Hunt went on to ask the city’s attorney general if he believes some juveniles found guilty in certain cases should be prosecuted as adults, to which he advocated for Washington’s current system.
“All of these young people that are prosecuted under the law can in certain circumstances be prosecuted as adults under our existing laws and can be prosecuted as juveniles under other circumstances. And our laws are working. Our prosecution is working,” Schwalb said.
“And you’re exactly right,” Schwalb said. “The U.S. attorney’s office in our city has jurisdiction over adults. The vast majority of crime that occurs in our city is committed by adults, not juveniles. The jurisdiction to prosecute juveniles in our family court sits under our laws with my office, the office of attorney general.”

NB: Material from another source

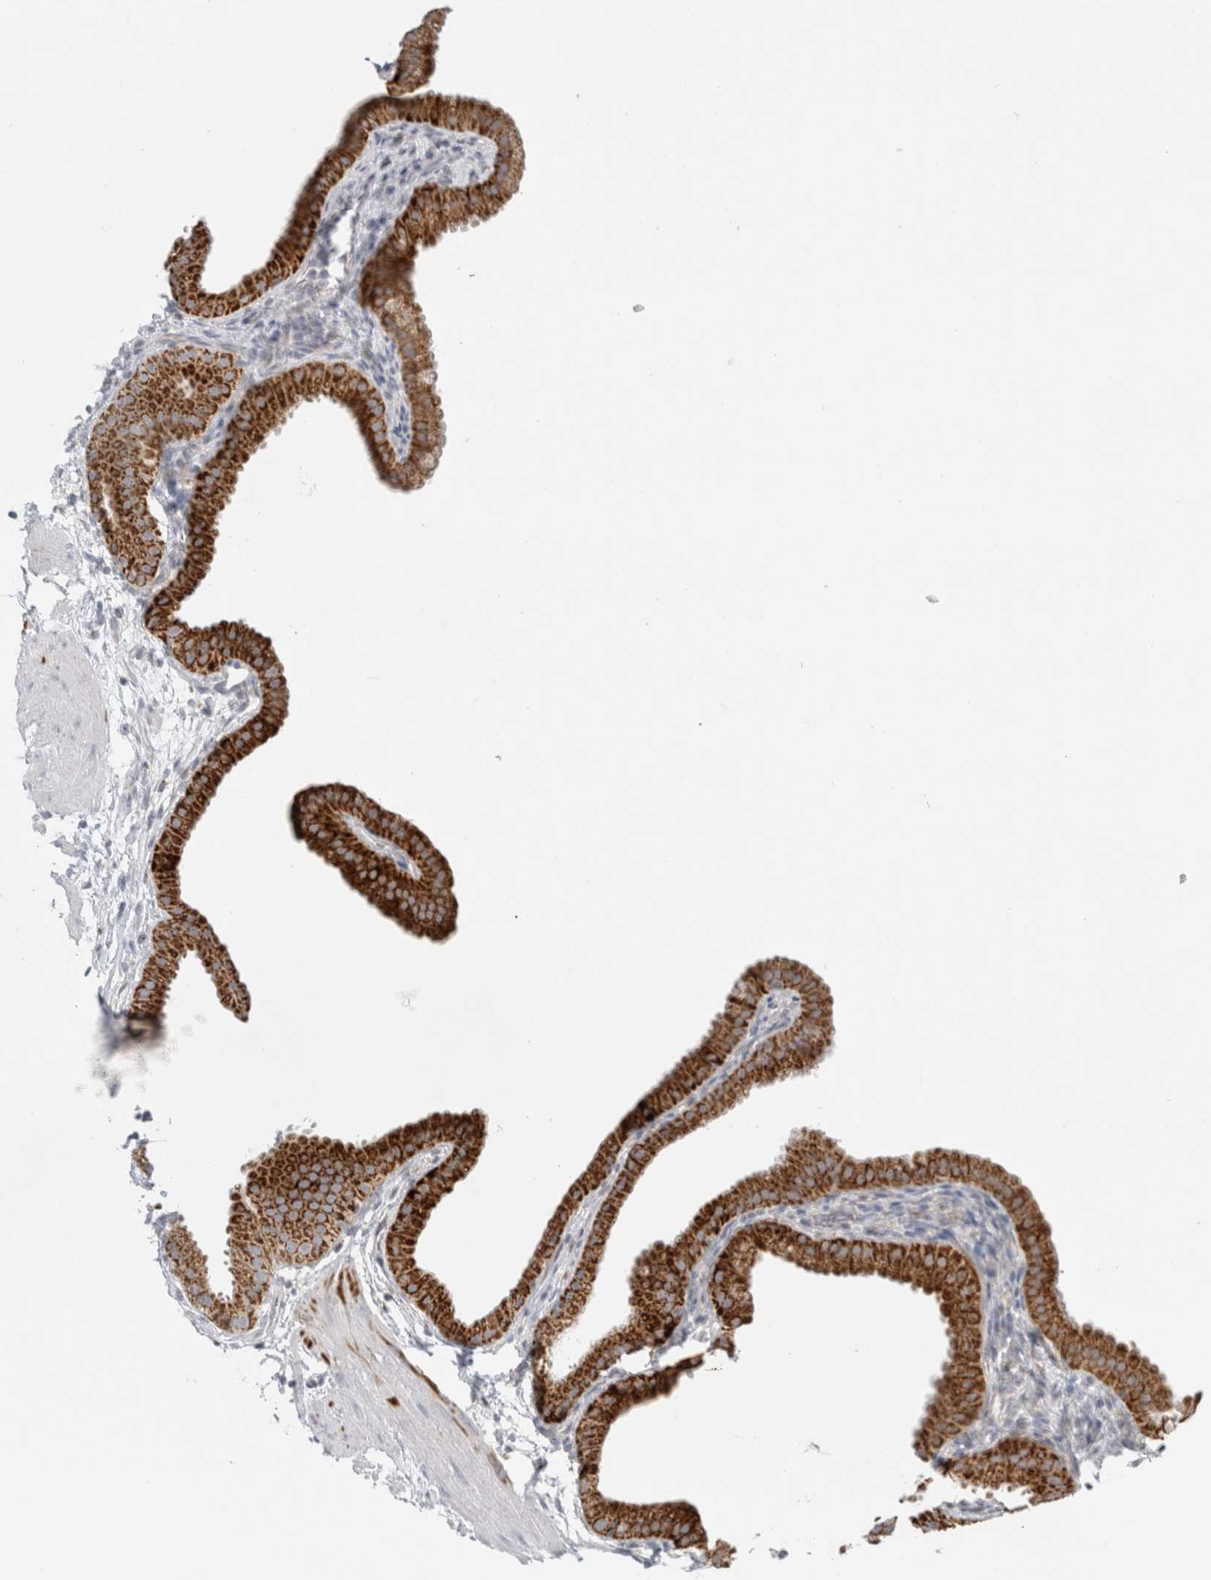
{"staining": {"intensity": "strong", "quantity": ">75%", "location": "cytoplasmic/membranous"}, "tissue": "gallbladder", "cell_type": "Glandular cells", "image_type": "normal", "snomed": [{"axis": "morphology", "description": "Normal tissue, NOS"}, {"axis": "topography", "description": "Gallbladder"}], "caption": "The histopathology image demonstrates staining of normal gallbladder, revealing strong cytoplasmic/membranous protein staining (brown color) within glandular cells. The staining was performed using DAB, with brown indicating positive protein expression. Nuclei are stained blue with hematoxylin.", "gene": "FAHD1", "patient": {"sex": "female", "age": 64}}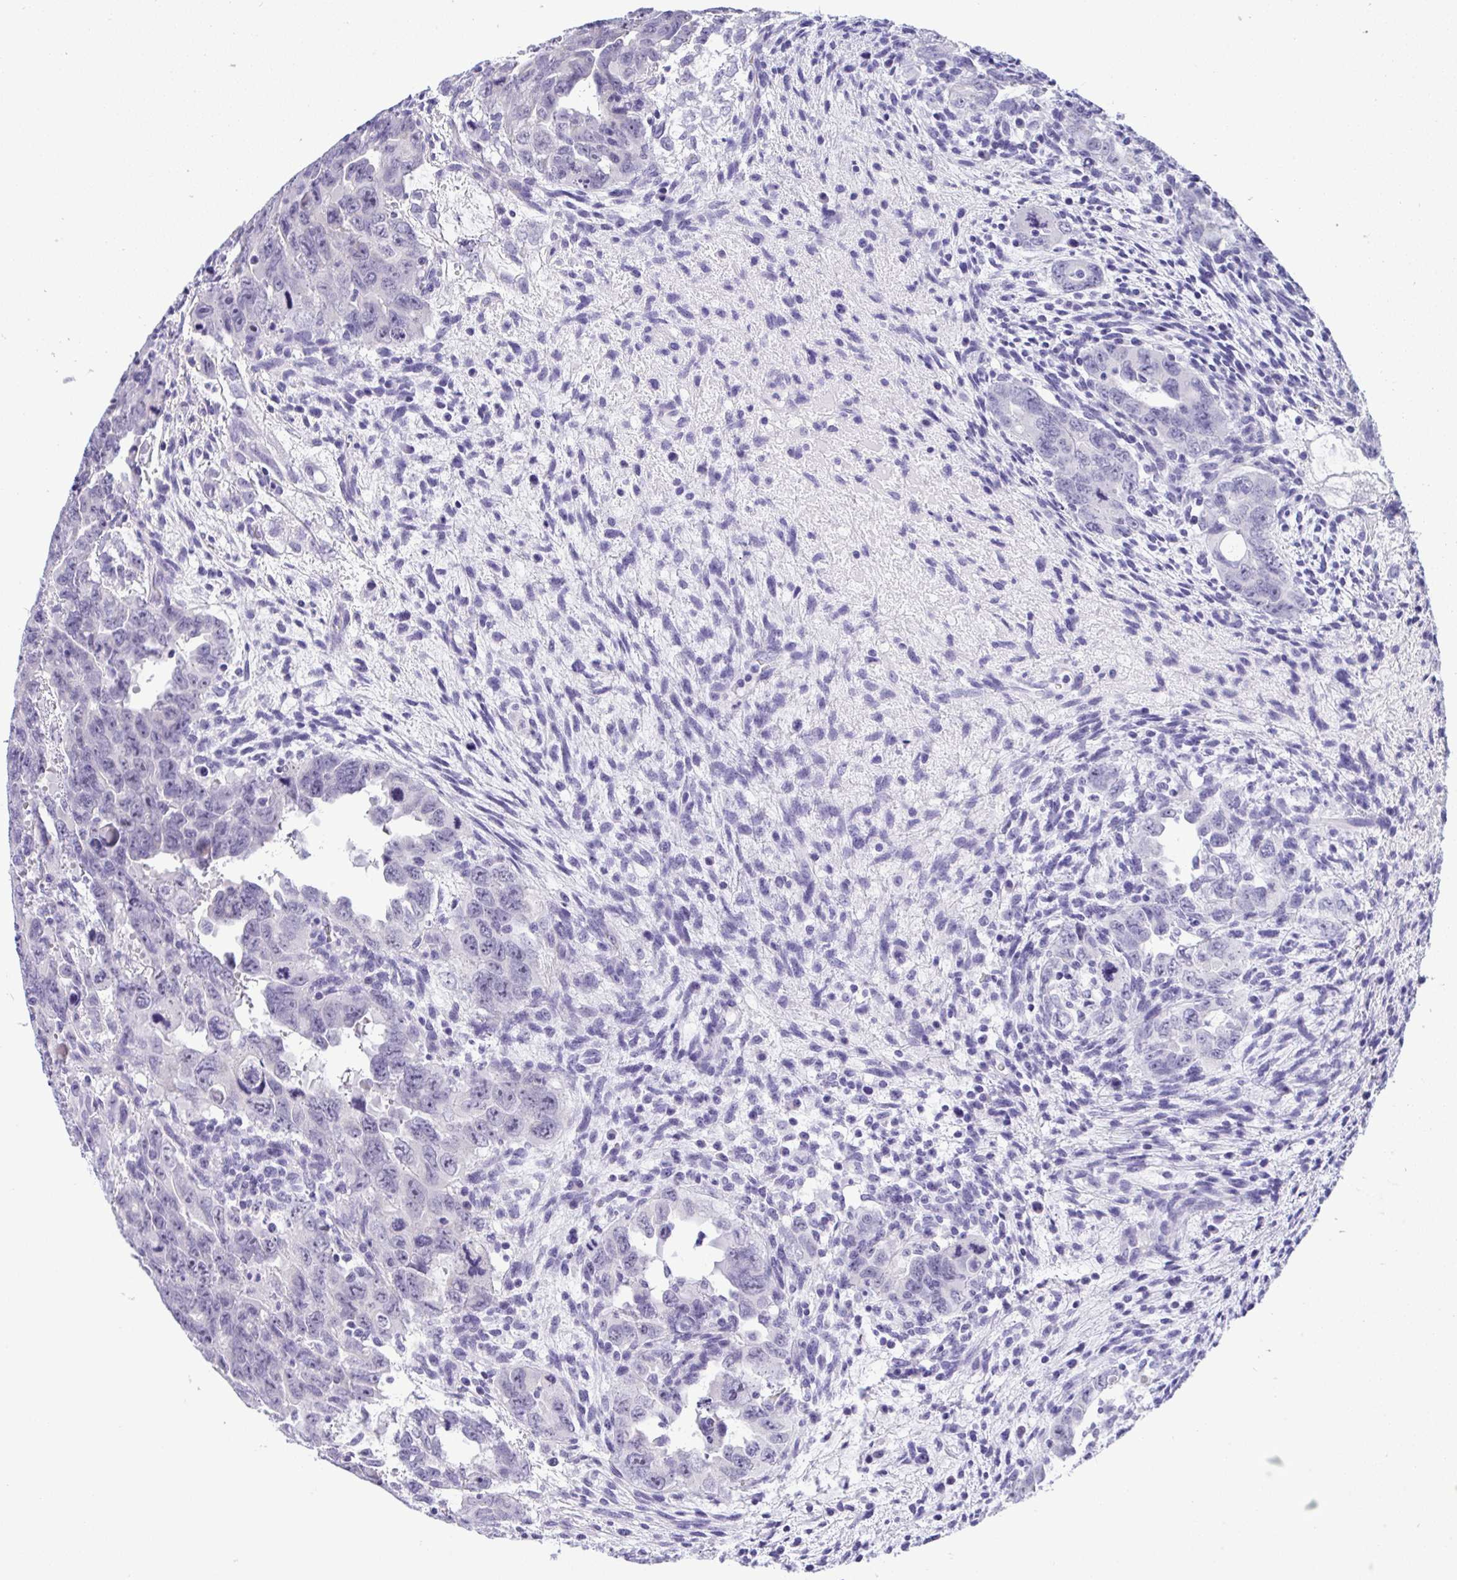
{"staining": {"intensity": "negative", "quantity": "none", "location": "none"}, "tissue": "testis cancer", "cell_type": "Tumor cells", "image_type": "cancer", "snomed": [{"axis": "morphology", "description": "Carcinoma, Embryonal, NOS"}, {"axis": "topography", "description": "Testis"}], "caption": "Immunohistochemical staining of human testis cancer displays no significant positivity in tumor cells.", "gene": "YBX2", "patient": {"sex": "male", "age": 24}}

During an interview with Fox’s Sean Hannity on Monday, U.S. Attorney Jeanine Pirro of the District of Columbia told the host that criminals in the city have been “emboldened for a variety of reasons.” Pirro said there are “crews” of teens between the ages of 14 and 17 who commit crimes because they are “below the age of criminal responsibility unless they commit the crime of murder, rape one, armed robbery or burglary in the first degree.”
In a fact sheet released Monday, the White House said that “the number of juveniles arrested in Washington, D.C., has gone up each year since 2020 — many of whom have had prior arrests for violent crimes.”
The announcement of the National Guard comes on the heels of former Department of Government Efficiency staff member Edward Coristine, also known online as “Big Balls,” being severely beaten after intervening in an attempted unarmed carjacking near Dupont Circle. According to the MPD report obtained by the Daily Caller News Foundation, officials estimated that approximately 10 suspects fled the scene before officers arrived, but they later arrested two 15-year-olds.
In addition to the attack on Coristine, a GOP intern was shot and killed June 30, and two Israeli Embassy staff members were gunned down near the Capital Jewish Museum in May.
Despite Democrats and legacy media pundits attempting to downplay the city’s crime rate by pointing to how it dropped 35% in 2024, their reliance on local police data excludes crimes such as felony and aggravated assault.